[The task] Please count the lines in the entries below that contain the string "dist" and give only that number.
◇ ◇ ◇ ◇ ◇ ◇ ◇
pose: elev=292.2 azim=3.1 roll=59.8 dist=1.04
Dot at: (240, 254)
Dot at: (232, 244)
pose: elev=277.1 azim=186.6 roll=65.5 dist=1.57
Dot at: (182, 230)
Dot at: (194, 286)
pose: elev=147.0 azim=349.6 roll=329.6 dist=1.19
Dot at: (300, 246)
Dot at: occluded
◇ ◇ ◇ ◇ ◇ ◇ ◇
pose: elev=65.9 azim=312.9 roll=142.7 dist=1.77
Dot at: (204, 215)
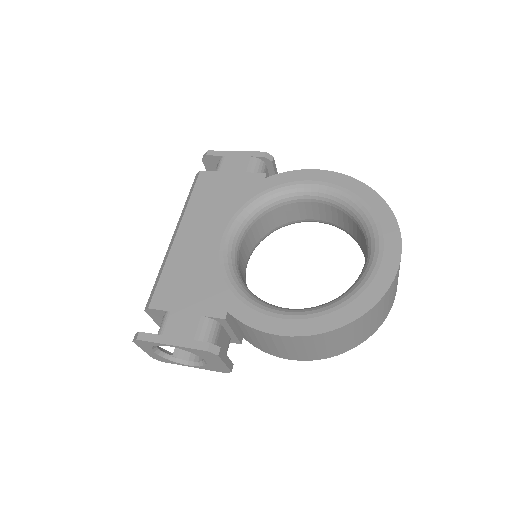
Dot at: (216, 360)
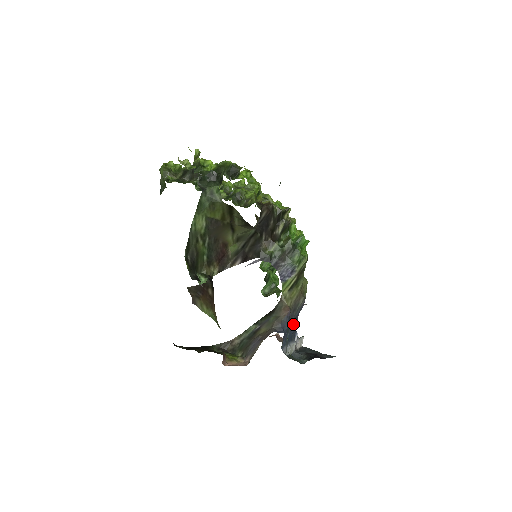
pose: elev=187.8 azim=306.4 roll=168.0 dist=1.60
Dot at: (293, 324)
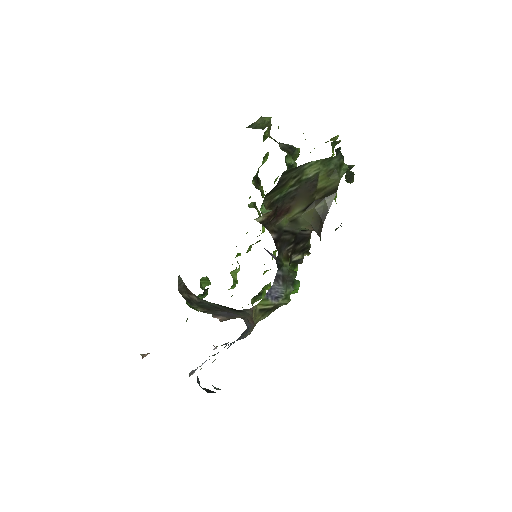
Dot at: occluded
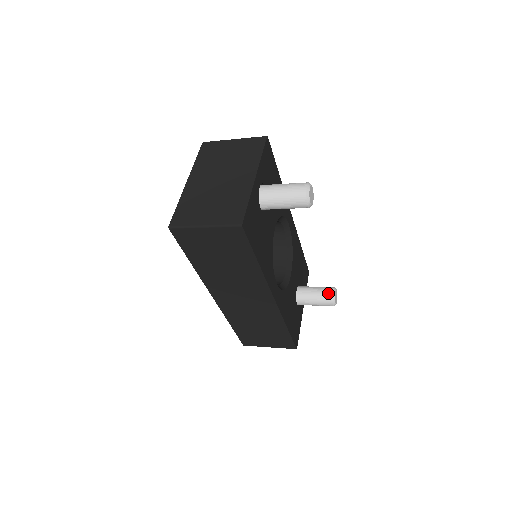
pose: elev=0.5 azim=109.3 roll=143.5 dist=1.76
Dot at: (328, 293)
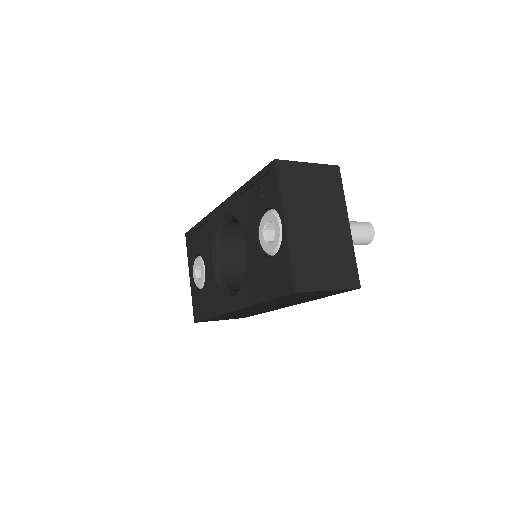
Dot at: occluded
◇ ◇ ◇ ◇ ◇ ◇ ◇
[Exercise response] 6